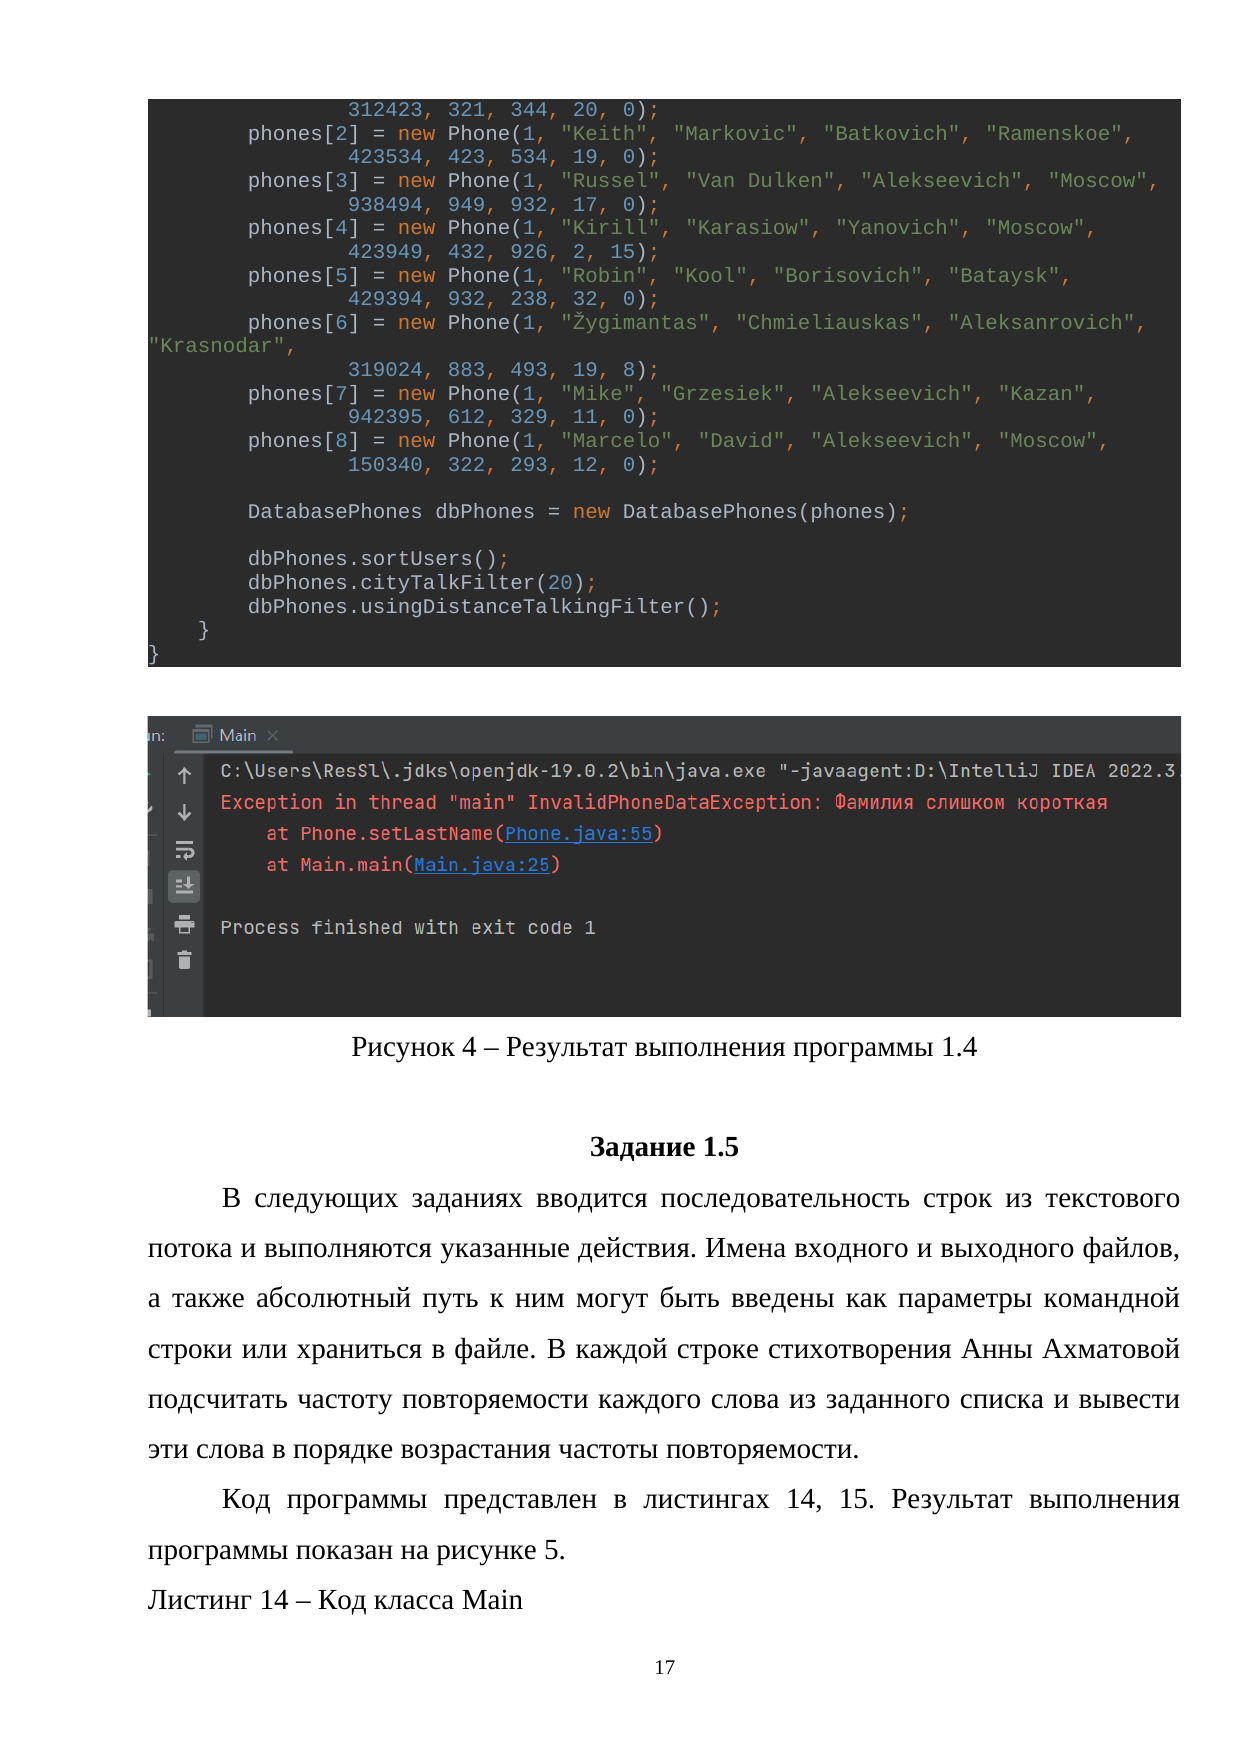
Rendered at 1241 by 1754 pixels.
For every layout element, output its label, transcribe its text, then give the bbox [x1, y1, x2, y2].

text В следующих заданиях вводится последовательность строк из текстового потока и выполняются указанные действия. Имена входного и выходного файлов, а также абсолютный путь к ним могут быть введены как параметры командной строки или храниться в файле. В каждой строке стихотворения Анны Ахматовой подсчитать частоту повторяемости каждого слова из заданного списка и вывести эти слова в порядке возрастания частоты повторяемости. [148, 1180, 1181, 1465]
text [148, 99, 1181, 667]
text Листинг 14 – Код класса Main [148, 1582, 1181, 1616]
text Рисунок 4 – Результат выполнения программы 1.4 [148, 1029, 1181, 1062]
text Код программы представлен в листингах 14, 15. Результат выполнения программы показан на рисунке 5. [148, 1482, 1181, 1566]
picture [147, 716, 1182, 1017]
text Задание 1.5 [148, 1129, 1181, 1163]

...

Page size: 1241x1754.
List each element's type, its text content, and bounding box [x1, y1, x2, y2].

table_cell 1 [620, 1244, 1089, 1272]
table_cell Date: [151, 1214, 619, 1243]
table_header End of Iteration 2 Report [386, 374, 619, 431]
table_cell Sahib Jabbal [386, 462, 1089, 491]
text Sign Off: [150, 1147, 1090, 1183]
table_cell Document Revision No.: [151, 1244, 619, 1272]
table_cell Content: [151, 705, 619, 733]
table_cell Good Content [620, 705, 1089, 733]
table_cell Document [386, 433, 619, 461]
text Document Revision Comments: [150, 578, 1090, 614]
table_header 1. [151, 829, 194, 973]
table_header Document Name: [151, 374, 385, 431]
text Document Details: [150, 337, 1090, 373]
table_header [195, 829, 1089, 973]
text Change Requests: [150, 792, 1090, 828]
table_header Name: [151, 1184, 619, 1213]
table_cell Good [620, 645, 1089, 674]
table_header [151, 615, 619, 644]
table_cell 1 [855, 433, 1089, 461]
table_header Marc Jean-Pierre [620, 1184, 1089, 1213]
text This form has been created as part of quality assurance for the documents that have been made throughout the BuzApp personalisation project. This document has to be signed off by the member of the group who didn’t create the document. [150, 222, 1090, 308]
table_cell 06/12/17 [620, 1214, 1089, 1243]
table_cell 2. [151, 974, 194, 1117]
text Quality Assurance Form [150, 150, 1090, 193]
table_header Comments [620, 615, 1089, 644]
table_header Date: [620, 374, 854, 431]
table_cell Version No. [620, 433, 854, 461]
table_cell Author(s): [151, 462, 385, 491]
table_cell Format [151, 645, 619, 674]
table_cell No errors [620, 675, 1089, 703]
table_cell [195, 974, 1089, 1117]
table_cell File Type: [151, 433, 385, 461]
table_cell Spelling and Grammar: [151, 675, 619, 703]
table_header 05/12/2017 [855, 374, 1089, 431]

* * *

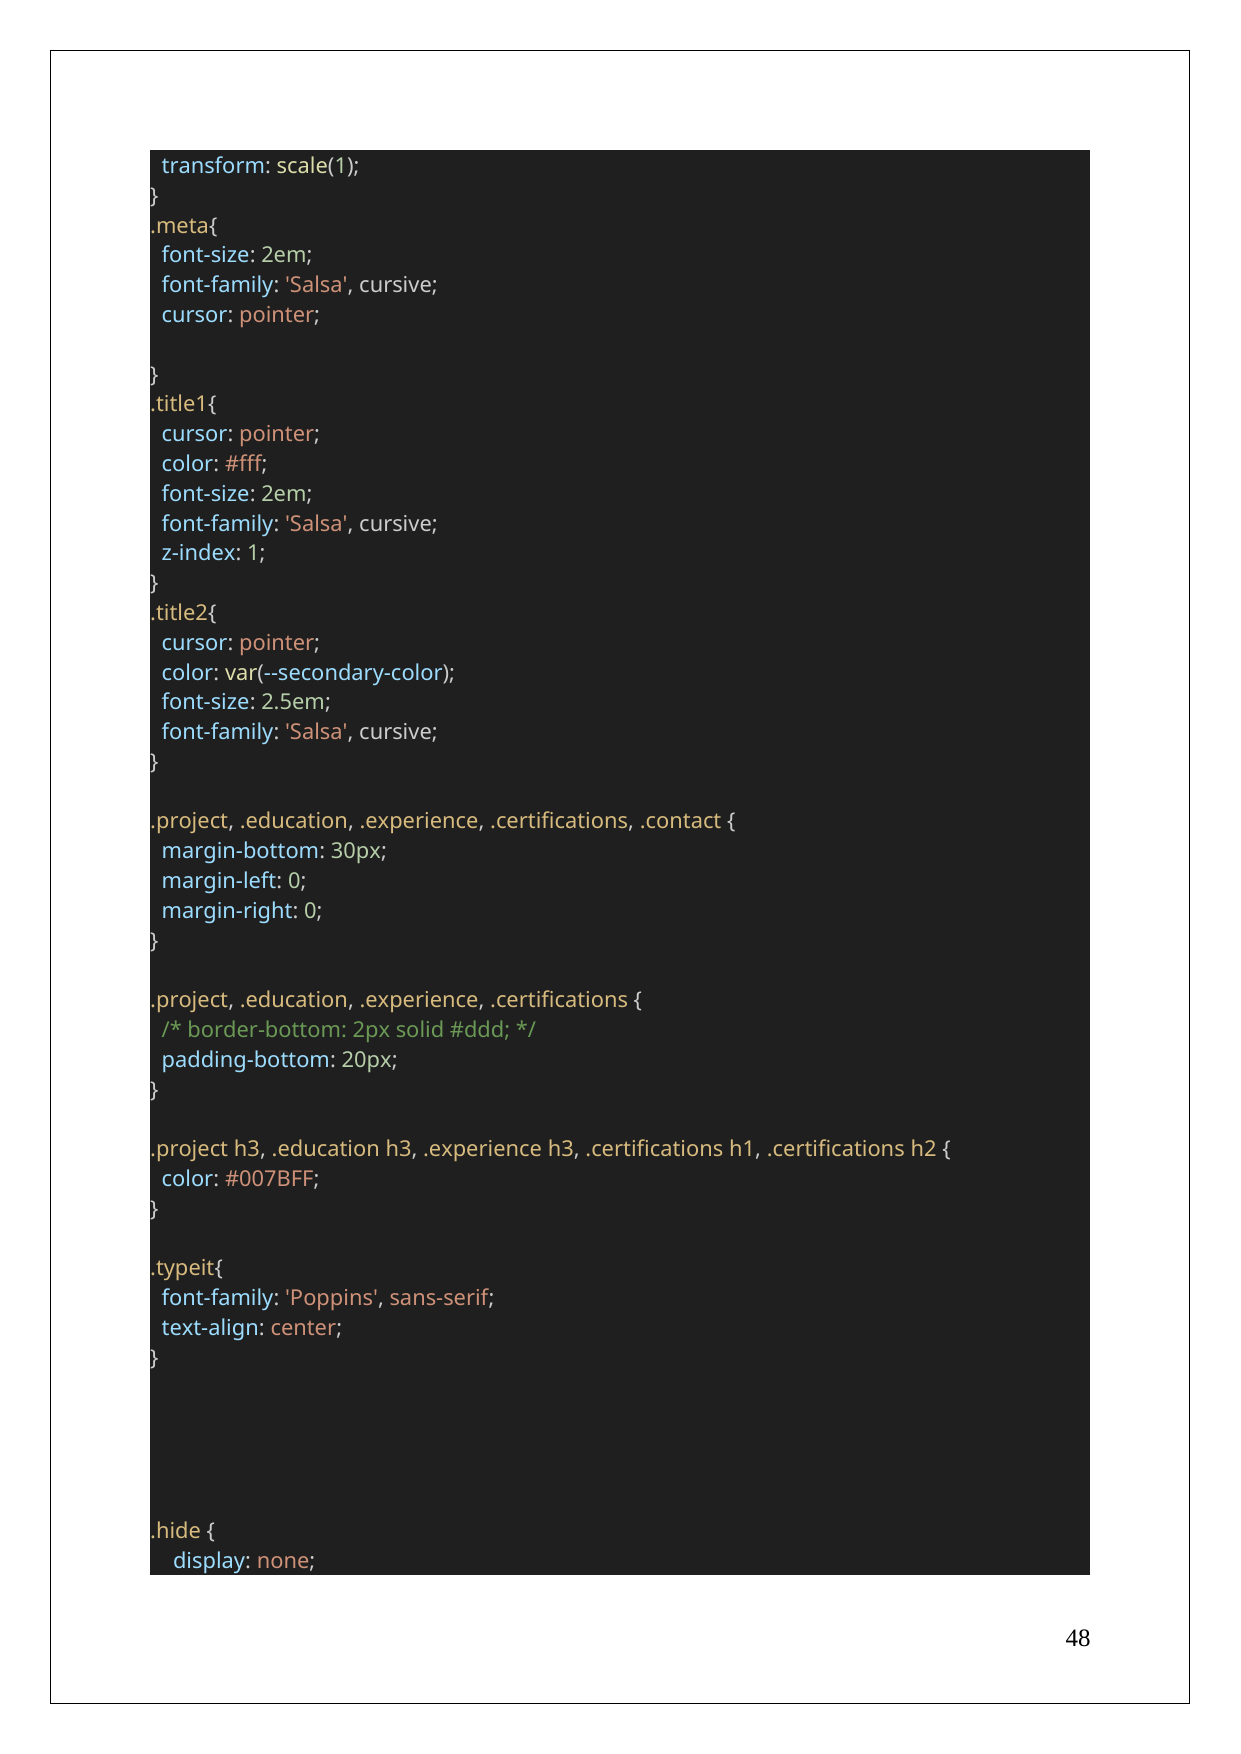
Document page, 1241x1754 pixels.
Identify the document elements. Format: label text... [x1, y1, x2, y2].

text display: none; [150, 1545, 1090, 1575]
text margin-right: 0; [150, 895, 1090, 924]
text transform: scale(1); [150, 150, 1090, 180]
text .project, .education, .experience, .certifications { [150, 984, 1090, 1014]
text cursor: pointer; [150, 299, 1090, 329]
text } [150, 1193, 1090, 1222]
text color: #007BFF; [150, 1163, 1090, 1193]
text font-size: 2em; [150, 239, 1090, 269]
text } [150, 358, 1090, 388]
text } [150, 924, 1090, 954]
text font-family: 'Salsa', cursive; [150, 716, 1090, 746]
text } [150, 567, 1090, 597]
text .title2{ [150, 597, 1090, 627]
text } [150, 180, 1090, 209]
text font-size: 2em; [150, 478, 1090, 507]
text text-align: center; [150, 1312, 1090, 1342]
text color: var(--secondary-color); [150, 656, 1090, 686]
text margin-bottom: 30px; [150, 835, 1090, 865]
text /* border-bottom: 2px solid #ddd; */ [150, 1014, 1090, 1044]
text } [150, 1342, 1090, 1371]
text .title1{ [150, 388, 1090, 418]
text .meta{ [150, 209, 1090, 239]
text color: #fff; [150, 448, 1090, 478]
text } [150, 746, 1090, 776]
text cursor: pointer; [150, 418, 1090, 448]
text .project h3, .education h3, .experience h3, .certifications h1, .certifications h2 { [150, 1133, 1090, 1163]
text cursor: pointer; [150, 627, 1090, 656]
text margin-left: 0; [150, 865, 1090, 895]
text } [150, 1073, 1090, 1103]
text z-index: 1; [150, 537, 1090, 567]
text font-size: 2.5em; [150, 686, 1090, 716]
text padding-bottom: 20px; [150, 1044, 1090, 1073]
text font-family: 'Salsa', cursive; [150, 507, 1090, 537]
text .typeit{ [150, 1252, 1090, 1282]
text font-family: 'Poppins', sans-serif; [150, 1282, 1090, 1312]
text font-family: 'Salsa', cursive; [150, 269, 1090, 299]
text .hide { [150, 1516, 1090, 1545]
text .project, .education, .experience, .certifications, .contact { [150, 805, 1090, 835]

> [What is expected]: Copy out each line of the material in which the word "pixels" turns up.

> [Output below]:
Rendered at 1241 by 1754 pixels.
Document page, 1241x1754 pixels.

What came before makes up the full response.